- **Problem description**: In the records below, find the line that contains "- Corrections Liaison: Advised" and the line that contains "- While working", then retype exactly those two lines and every line between them.
########################################
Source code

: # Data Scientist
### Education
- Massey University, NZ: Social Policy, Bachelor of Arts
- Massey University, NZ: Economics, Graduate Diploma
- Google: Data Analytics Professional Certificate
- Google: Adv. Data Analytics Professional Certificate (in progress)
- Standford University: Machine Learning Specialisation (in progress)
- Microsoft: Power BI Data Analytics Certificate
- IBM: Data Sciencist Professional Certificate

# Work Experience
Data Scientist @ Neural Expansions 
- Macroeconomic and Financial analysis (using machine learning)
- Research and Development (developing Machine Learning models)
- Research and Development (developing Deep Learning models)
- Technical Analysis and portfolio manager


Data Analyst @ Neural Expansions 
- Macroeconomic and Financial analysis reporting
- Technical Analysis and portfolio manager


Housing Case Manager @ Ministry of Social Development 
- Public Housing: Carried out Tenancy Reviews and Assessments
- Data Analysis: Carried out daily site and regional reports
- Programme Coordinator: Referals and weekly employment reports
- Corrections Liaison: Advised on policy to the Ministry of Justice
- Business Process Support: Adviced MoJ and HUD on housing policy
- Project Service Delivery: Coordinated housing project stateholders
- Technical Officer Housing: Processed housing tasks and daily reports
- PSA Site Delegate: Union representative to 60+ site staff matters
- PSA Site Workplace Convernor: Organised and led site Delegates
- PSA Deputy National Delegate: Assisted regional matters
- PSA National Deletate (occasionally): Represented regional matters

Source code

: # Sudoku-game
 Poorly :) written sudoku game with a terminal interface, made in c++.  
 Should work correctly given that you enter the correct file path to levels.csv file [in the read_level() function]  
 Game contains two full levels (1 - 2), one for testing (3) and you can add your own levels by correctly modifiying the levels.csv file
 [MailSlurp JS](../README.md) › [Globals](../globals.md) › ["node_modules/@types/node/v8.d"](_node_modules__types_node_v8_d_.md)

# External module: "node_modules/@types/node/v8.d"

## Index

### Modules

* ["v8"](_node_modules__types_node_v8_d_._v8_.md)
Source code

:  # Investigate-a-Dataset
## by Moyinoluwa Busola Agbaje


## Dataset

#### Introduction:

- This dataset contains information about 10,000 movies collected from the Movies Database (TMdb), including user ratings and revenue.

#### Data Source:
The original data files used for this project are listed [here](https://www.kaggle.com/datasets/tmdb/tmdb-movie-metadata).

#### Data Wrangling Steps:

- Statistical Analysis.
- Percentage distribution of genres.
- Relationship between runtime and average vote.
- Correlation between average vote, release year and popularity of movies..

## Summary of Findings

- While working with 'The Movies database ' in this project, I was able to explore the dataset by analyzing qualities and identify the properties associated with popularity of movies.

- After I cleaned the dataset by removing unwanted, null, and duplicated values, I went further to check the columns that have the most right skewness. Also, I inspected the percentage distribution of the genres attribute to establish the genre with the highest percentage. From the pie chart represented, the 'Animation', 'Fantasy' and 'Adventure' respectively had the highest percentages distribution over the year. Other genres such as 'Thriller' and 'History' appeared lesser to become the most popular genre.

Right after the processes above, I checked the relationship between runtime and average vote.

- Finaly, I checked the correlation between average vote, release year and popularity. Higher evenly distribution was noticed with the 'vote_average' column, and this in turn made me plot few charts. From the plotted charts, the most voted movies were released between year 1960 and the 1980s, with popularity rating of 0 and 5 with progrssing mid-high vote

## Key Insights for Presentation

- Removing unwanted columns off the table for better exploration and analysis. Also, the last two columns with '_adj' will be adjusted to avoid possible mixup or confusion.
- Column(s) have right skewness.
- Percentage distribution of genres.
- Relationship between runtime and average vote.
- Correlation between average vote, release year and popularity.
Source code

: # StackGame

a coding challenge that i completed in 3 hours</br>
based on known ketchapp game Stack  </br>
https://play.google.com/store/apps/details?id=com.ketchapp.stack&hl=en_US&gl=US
########################################
- **Output for this exercise**:
- Corrections Liaison: Advised on policy to the Ministry of Justice
- Business Process Support: Adviced MoJ and HUD on housing policy
- Project Service Delivery: Coordinated housing project stateholders
- Technical Officer Housing: Processed housing tasks and daily reports
- PSA Site Delegate: Union representative to 60+ site staff matters
- PSA Site Workplace Convernor: Organised and led site Delegates
- PSA Deputy National Delegate: Assisted regional matters
- PSA National Deletate (occasionally): Represented regional matters

Source code

: # Sudoku-game
 Poorly :) written sudoku game with a terminal interface, made in c++.  
 Should work correctly given that you enter the correct file path to levels.csv file [in the read_level() function]  
 Game contains two full levels (1 - 2), one for testing (3) and you can add your own levels by correctly modifiying the levels.csv file
 [MailSlurp JS](../README.md) › [Globals](../globals.md) › ["node_modules/@types/node/v8.d"](_node_modules__types_node_v8_d_.md)

# External module: "node_modules/@types/node/v8.d"

## Index

### Modules

* ["v8"](_node_modules__types_node_v8_d_._v8_.md)
Source code

:  # Investigate-a-Dataset
## by Moyinoluwa Busola Agbaje


## Dataset

#### Introduction:

- This dataset contains information about 10,000 movies collected from the Movies Database (TMdb), including user ratings and revenue.

#### Data Source:
The original data files used for this project are listed [here](https://www.kaggle.com/datasets/tmdb/tmdb-movie-metadata).

#### Data Wrangling Steps:

- Statistical Analysis.
- Percentage distribution of genres.
- Relationship between runtime and average vote.
- Correlation between average vote, release year and popularity of movies..

## Summary of Findings

- While working with 'The Movies database ' in this project, I was able to explore the dataset by analyzing qualities and identify the properties associated with popularity of movies.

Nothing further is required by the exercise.